Around the beginning of last November, I had a mild conniption over at my other blog after finding out that Ohio State was going to participate in Nike’s marketing/sales scams, otherwise known as the throwback uniform. And they were going to do it for the Michigan game.
As I have stated before, I may have overreacted a bit. Ohio State won the game without too much trouble, and maybe with the exception of the socks, I kind of liked the unis. And my guess would be that the university and Nike made a bundle selling replica jerseys.
So, naturally, we’re going to do it again.
As was the case a year ago, Eleven Warriors seems to be first to dig up a picture of the 2010 Nike Pro Combat uniforms. I don’t know if this pic is accurate yet, but 11W nailed it last November, and I have no reason to doubt that they did it again.
What do I think? It’s still unnecessary. I’m still a little annoyed that we have to do it for the Michigan game, especially when we’re on the brink of making some pretty significant changes to the structure of the conference that could disrupt all the traditions associated with the Team Up North even further.
But. No conniptions this time. Hell, I might even buy one of those suckers myself.
An email I received from my mother last night:
THE TICKETS ARRIVED TODAY!!! SAME SEATS. (Post this on the blog.)
Done.
The start of fall camp meant the return of the Dispatch’s Buckeyextra podcast, featuring the paper’s two Ohio State football writers, Tim May and Ken Gordon. A new ‘cast showed up last night, and we’ll probably see one more before they pick up a weekly schedule once the season starts.

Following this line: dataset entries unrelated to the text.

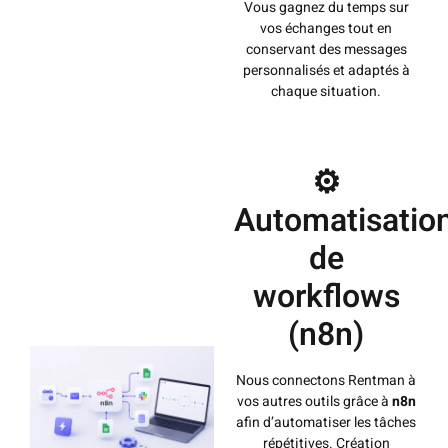
Vous gagnez du temps sur
vos échanges tout en
conservant des messages
personnalisés et adaptés à
chaque situation.
⚙️
Automatisatio
de
workflows
(n8n)
Nous connectons Rentman à
vos autres outils grâce à
n8n
afin d’automatiser les tâches
répétitives. Création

I wanted to mention the podcast here, because Ken and Tim do a nice job with it for a couple of old-media dinosaurs*. Tim has been covering the team for years, is a native of Alabama and tosses around folksy Southernisms a little like John Cooper used to (although my sense is that much of that schtick is done ironically — and at least Tim understands the importance of the Michigan game). And I actually went to school with Ken — I think he had started at The Post the same year I began my Army vacation — and he does a nice job on the mic as well. Also, he’s already started hassling Tim about ‘Bama’s national title, and I’d bet that’ll continue through the season.
There are a couple of ways you can get to the podcasts: you can listen at the Dispatch’s podcast page or you can download them from iTunes and listen in the car as you pass dozens of Steelers bumper stickers on your way to work.
OK. Maybe that’s just me.
*That’s a joke only I am allowed to make, boys and girls.

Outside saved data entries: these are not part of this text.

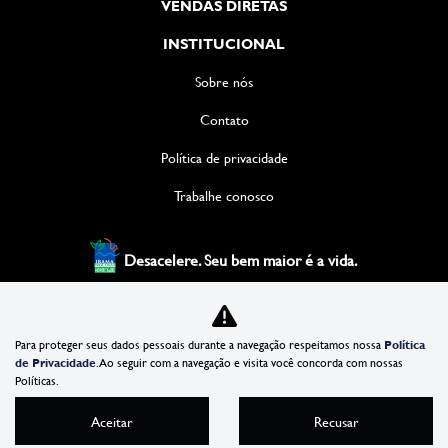
VENDAS DIRETAS
INSTITUCIONAL
Sobre nós
Contato
Política de privacidade
Trabalhe conosco
Desacelere. Seu bem maior é a vida.
XIAN DISTRIBUIDORA DE VEICULOS LTDA
Para proteger seus dados pessoais durante a navegação respeitamos nossa
Política
35.981.772/0002-17
de Privacidade
. Ao seguir com a navegação e visita você concorda com nossas
Políticas.
Aceitar
Recusar
Desenvolvido pela DEALERSPACE ® Direitos Reservados.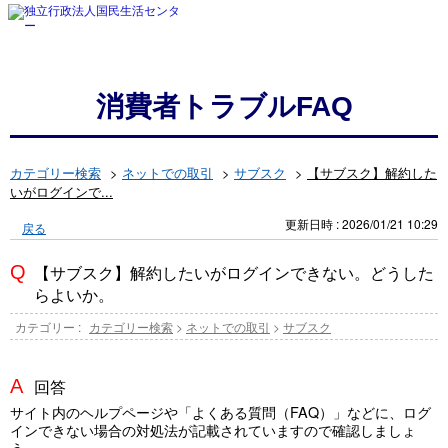
消費者トラブルFAQ
カテゴリー検索
>
ネットでの取引
>
サブスク
>
【サブスク】解約した
いがログインで...
更新日時 : 2026/01/21 10:29
戻る
【サブスク】解約したいがログインできない。どうした
らよいか。
カテゴリー :
カテゴリー検索
>
ネットでの取引
>
サブスク
回答
サイト内のヘルプページや「よくある質問（FAQ）」などに、ログ
インできない場合の対処法が記載されていますので確認しましょ
う。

We have a little time to kill before prep for Marshall gets started. But that doesn’t mean we’re not thinking about the upcoming season — and games we’ve seen in the past — pretty much 24 hours a day.
And you should be too.
Does that help?
My Pittsburgh friends have spent a lot of time this weekend talking about the induction of Dick LeBeau into the Pro Football Hall of Fame on Saturday.
They should. As much as anyone, LeBeau has been responsible for fielding a consistently terrifying defense for the Steelers for two stints, in the 90s and again since 2004.

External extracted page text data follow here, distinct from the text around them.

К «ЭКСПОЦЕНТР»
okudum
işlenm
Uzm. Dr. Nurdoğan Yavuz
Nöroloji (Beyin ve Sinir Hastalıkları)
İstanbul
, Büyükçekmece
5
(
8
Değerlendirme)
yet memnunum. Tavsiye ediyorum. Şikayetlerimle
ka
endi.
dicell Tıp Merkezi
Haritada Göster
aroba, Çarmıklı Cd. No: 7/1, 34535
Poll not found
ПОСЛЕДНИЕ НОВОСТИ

But LeBeau was inducted as a player, after a 14-year career playing cornerback for the Lions. He still sits in seventh place all time for interceptions in the NFL with 62, a remarkable record given that his playing days were over after the 1972 season.
However — I’m a fan because of LeBeau’s college career at Ohio State, particularly his junior year. In that season, LeBeau played both as a defensive back and halfback; he scored two touchdowns against Michigan, locking down a Big Ten championship and a trip to the Rose Bowl, where the Buckeyes beat Oregon and won a national championship.
In his acceptance speech on Saturday, LeBeau tipped his hat both to Woody, his coach, and to Jim Tressel, whom he said he still learns something from every day.
Dick LeBeau may belong to the Steelers now, but he is, and always will be, one of ours.
The players reported to camp on Thursday and had their first practice — as the No. 2 team in the coaches’ poll — on Friday. Justin Boren is ready to eat your children.